> Instrução da tarefa 1: Diga se cada afirmação a seguir está de acordo com o texto sobre o recurso da Cooperpoa, respondendo sim ou não e citando entre aspas as palavras do texto que decidem a questão. (a) A Segunda Seção do STJ é composta por dez ministros. (b) O Tribunal de Justiça do Rio Grande do Sul reformou a sentença. (c) Para o TJ/RS, os descontos devem cessar quando o titular do salário pede ao órgão empregador o cancelamento.
> Instrução da tarefa 2: Segundo o texto sobre o recurso da Cooperpoa, quem preside a Segunda Seção do STJ?
> Instrução da tarefa 3: Prossiga com o texto sobre o recurso da Cooperpoa a partir do ponto em que ele termina.

> Trecho fornecido:
________________________________________
A Segunda Seção do STJ, presidida pelo ministro Carlos Alberto Menezes Direito, é composta pelos dez ministros que integram a Terceira e a Quarta Turmas e é a responsável, no Tribunal, pelo julgamento dos processos que envolvam questões de direito privado. A orientação que for definida pela Seção será seguida pelos ministros que compõem as duas Turmas.

O processo em exame é um recurso especial da Cooperativa de Economia e Crédito Mútuo dos Servidores Públicos Municipais de Porto Alegre, a Cooperpoa, que não se conformou com a decisão da Justiça gaúcha favorável a Paulo Ricardo do Amaral Elias, funcionário da prefeitura de Porto Alegre. Tanto a sentença quanto o acórdão do Tribunal de Justiça do Rio Grande do Sul, que a manteve, deram ganho de causa ao servidor, reconhecendo serem ilegais os descontos em folha do empréstimo por ele contraído na cooperativa, em razão de o Código de Processo Civil vedar expressamente a penhora dos vencimentos dos servidores públicos.

A sentença e o acórdão consideraram descabidos os descontos em folha das parcelas relativas ao empréstimo, por entenderem que o salário é verba de natureza eminentemente alimentar, que diz respeito diretamente à dignidade e à própria sobrevivência do indivíduo. Para o TJ/RS, os descontos devem cessar imediatamente a partir do momento em que o titular do salário exerça seu direito de pedir ao seu órgão empregador o cancelamento do desconto do débito em sua folha de pagamento.
________________________________________
> Seção de dados:
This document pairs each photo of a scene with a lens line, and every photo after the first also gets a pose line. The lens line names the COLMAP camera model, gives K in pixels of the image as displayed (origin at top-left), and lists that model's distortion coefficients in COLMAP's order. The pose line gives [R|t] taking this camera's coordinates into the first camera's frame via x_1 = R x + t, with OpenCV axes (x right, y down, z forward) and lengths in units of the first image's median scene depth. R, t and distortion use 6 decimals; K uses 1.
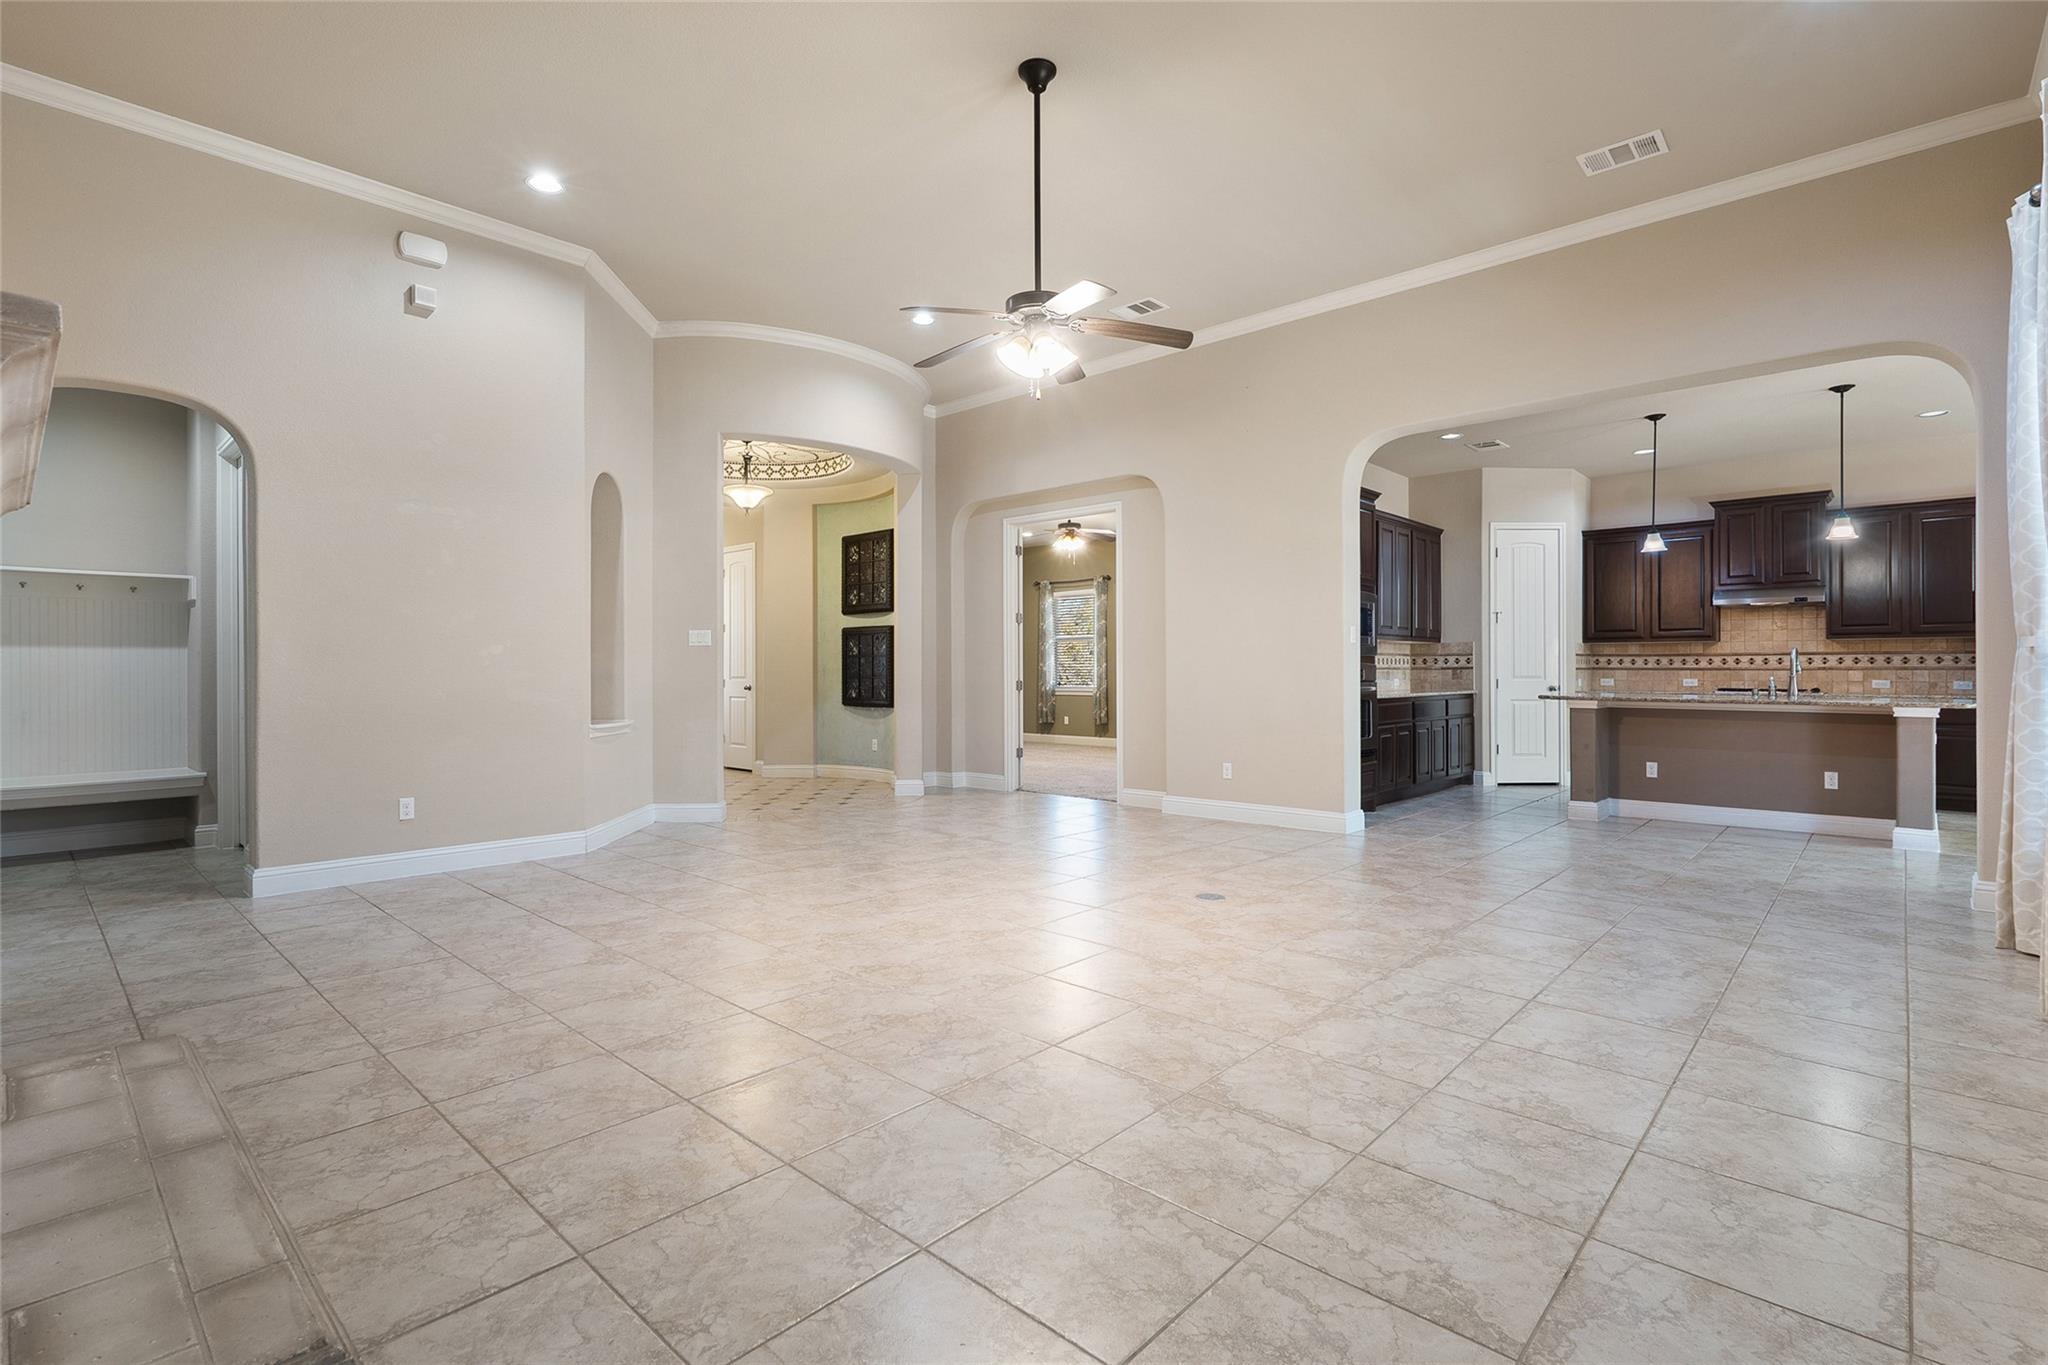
________________________________________
> Resposta escrita 1:
(a) Sim: "é composta pelos dez ministros que integram a Terceira e a Quarta Turmas".
(b) Não: "o acórdão do Tribunal de Justiça do Rio Grande do Sul, que a manteve".
(c) Sim: "os descontos devem cessar imediatamente a partir do momento em que o titular do salário exerça seu direito de pedir ao seu órgão empregador o cancelamento do desconto do débito em sua folha de pagamento".

> Resposta escrita 2: O ministro Carlos Alberto Menezes Direito.

> Resposta escrita 3:
O acórdão da 19ª Câmara Cível do TJ/RS ressalta que a situação econômica precária dos cooperativados, a par dos baixos salários pagos pelo setor público, acabam por sujeitar os tomadores dos empréstimos ao sacrifício da própria sobrevivência. No caso concreto desse servidor, o acórdão faz referência ao contrato celebrado entre ele e a Cooperpoa, entendendo que os menos de R$ 700,00 que sobram líquidos de seu vencimento, após os descontos legais e a parcela do empréstimo, são, a toda evidência, insuficientes para garantir sua sobrevivência e a de sua família. O desembargador relator, Jorge Adelar Finatto, argumentou que até pelo número elevado de ações semelhantes que tramitam na Justiça gaúcha, é de ver-se que algo não vai bem nesse tipo de negócio, que sujeita o tomador do empréstimo, quase sempre desprovido de bens e em sérias dificuldades financeiras, a prejudicar até mesmo a própria subsistência para adimplir o contrato celebrado.

Daí o recurso da Cooperpoa para o STJ, alegando que está ocorrendo evidente má-fé por parte de alguns cooperativados, que tomam os empréstimos com juros e encargos muito mais baixos do que os praticados pelo mercado, em razão da garantia do desconto em folha, e depois cancelam a autorização, alegando impossibilidade financeira de cumprir o contratado, e a Justiça lhes dá ganho de causa. A cooperativa argumenta que, ao contrário do entendimento do acórdão, não se trata de penhora de salário, pois, primeiro, há o cuidado de não ultrapassar o limite da margem consignável de 30% sobre o valor dos vencimentos do servidor e, depois, há a concordância expressa deste com a modalidade de pagamento escolhida, até mesmo pelo ganho que aufere, ao obter tarifas diferenciadas, muito mais módicas do que as normalmente cobradas do tomador de empréstimo comum.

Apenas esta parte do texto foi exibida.